_Reading text_
──────
Marine's Gamble

In French political circles it’s always been sort of assumed that everyone knows this but I’ve rarely seen it spelled out explicitly, so here goes.

Here’s how Marine Le Pen’s strategic vision pans out:

- In 2012, an unpopular Sarkozy loses in the first round, and there is a Socialist-National Front runoff

- The reason why this would be a much bigger deal than the Le Pen-Chirac runoff in 2002 is that there are many, many people who don’t vote for the National Front but who would vote for them over a left-wing candidate. Maybe not the moderate Dominique Strauss-Kahn, but current Socialist Party chairman Martine Aubry, whose signature policy achievement is the 35 hour work week? The shrill and incompetent Ségolène Royal?

- With a “bona fide” Socialist facing Marine Le Pen, who isn’t tainted by her father’s anti-Semitic and racist legacy and who has been moderating her party’s image, it’s conceivable that the FN could get 35, maybe 40% of the vote.

- This would be a total game-changer in French politics.

- The French Right facing an ascendant Left would have to contemplate an alliance with the FN whereby they would give them a number of parliamentary seats and one or two ministerial posts in a future government, like the Socialist Party does with the Communists. This would almost certainly split the UMP in half, whose centrists already have one foot out the door.
──────
_Material supplied_
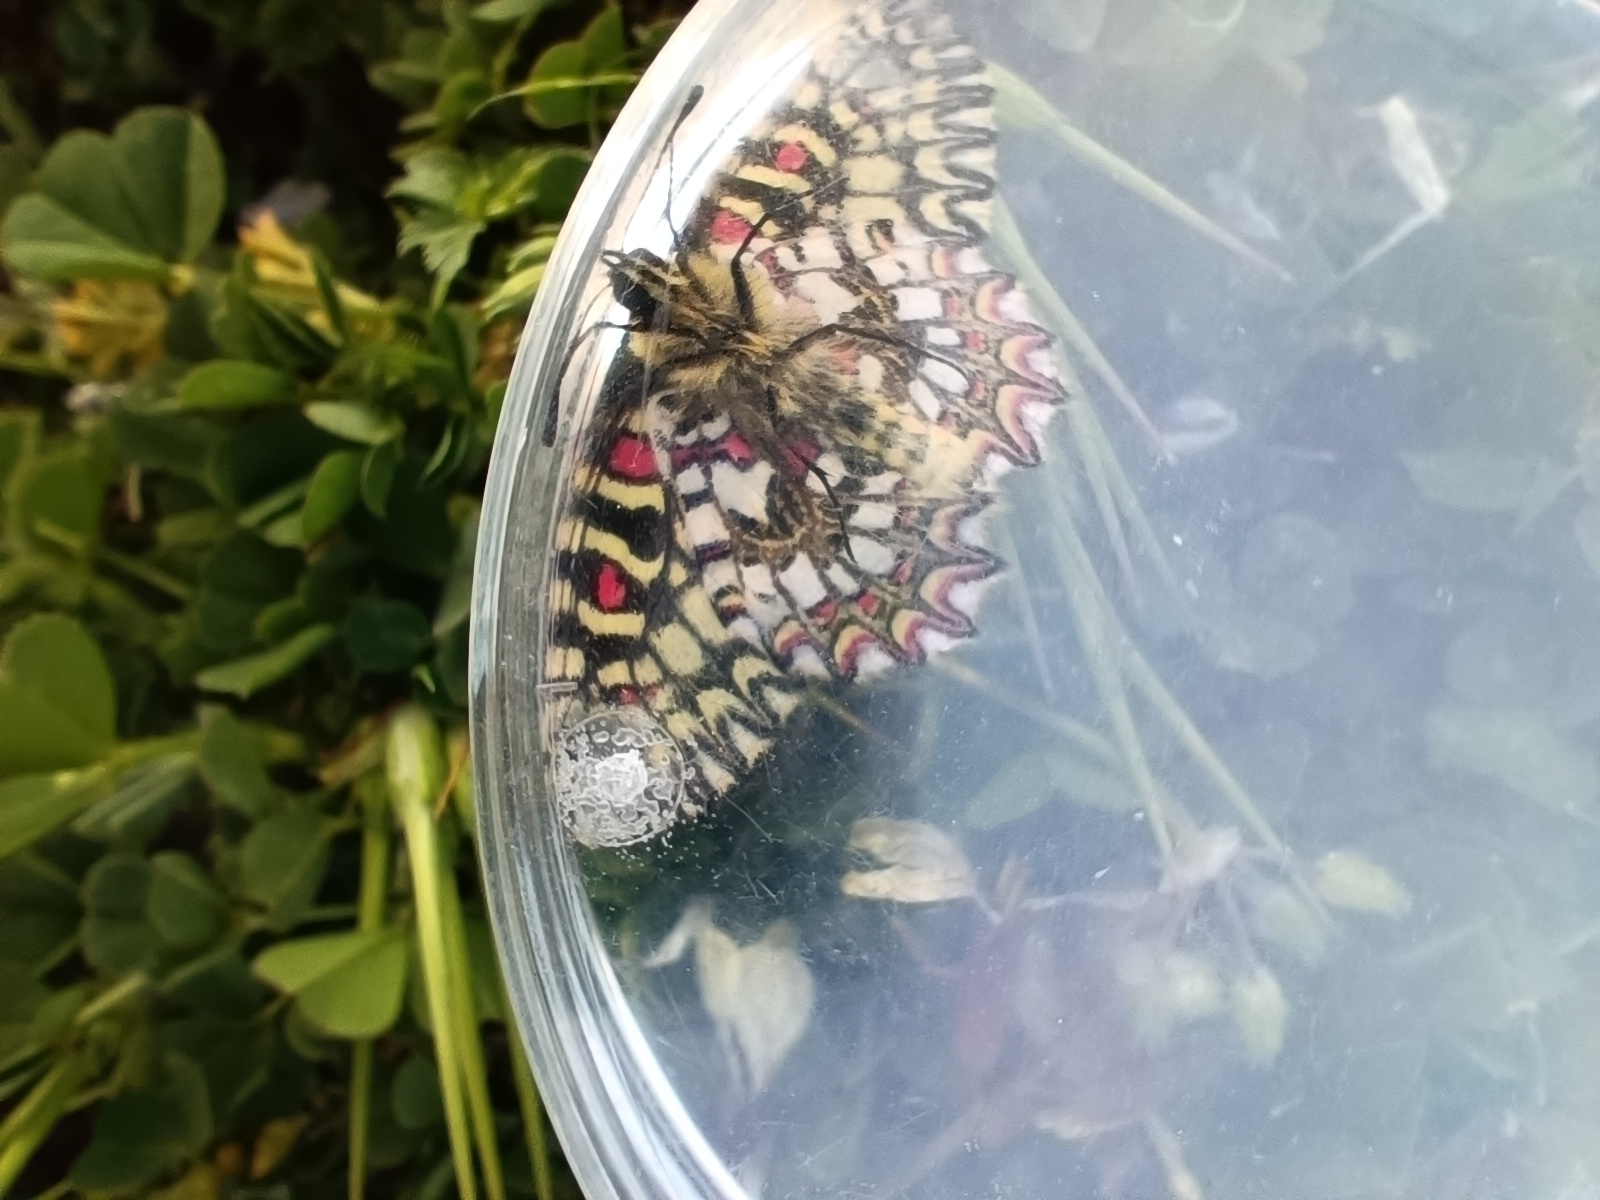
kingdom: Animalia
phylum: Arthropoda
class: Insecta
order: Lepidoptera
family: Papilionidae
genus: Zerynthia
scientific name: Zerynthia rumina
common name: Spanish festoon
──────
_Parts of the exercise_
[1] Write out the part of the text on Marine Le Pen's strategy between "- The reason" and "of the vote.", inclusive.
[2] According to the text on Marine Le Pen's strategy, why would a Socialist-National Front runoff be a much bigger deal than the Le Pen-Chirac runoff of 2002? Answer in one to three sentences.
[3] Continue the text on Marine Le Pen's strategy from its last sentence.

_Numbered responses_
[1]
- The reason why this would be a much bigger deal than the Le Pen-Chirac runoff in 2002 is that there are many, many people who don’t vote for the National Front but who would vote for them over a left-wing candidate. Maybe not the moderate Dominique Strauss-Kahn, but current Socialist Party chairman Martine Aubry, whose signature policy achievement is the 35 hour work week? The shrill and incompetent Ségolène Royal?

- With a “bona fide” Socialist facing Marine Le Pen, who isn’t tainted by her father’s anti-Semitic and racist legacy and who has been moderating her party’s image, it’s conceivable that the FN could get 35, maybe 40% of the vote.

[2] Many people who do not vote for the National Front would still vote for it over a left-wing candidate. This is especially true against a Socialist such as Martine Aubry or Ségolène Royal.

[3]
This, by the way, is precisely why Marine Le Pen is facing opposition within her party. Marine Le Pen wants to govern, and sees a path to government. But many within the FN realize that governing is the worse thing that could happen to them. The FN’s populist, xenophobic policies would only aggravate France’s problems, and many of them like withdrawal from the Euro are fantasy.

In terms of anti-immigration legislation, there’s not much further that French law can go after Sarkozy’s many rounds of tightening, without running afoul of the Constitution, the EU and the European Court of Human Rights. Once the FN fails to deliver the goods, its electorate will bolt, most likely to abstention for most, to radical activism for a few.

The greatest French political genius of the 20th century, François Mitterrand, smothered the Communists with love, inviting them into government and letting them screw the pooch and whither into irrelevance by themselves.

Arguably, the French right should have swallowed hard and done that with the FN 10, 15 years ago. But is there someone on the French Right today with the political skill to outmaneuver the FN? Highly unlikely.

This failure is to a very large extent Sarkozy’s. His hard-right 2007 campaign was explicitly meant to siphon away FN votes and bring them back into the fold of the responsible UMP, and it worked like a charm, at least at first. Unlike many commentators, I don’t believe speaking to the FN’s voter empowers them, to the contrary.

So, what happened?

Sarkozy simply failed to deliver the goods. At the end of the day, policy matters more than politics.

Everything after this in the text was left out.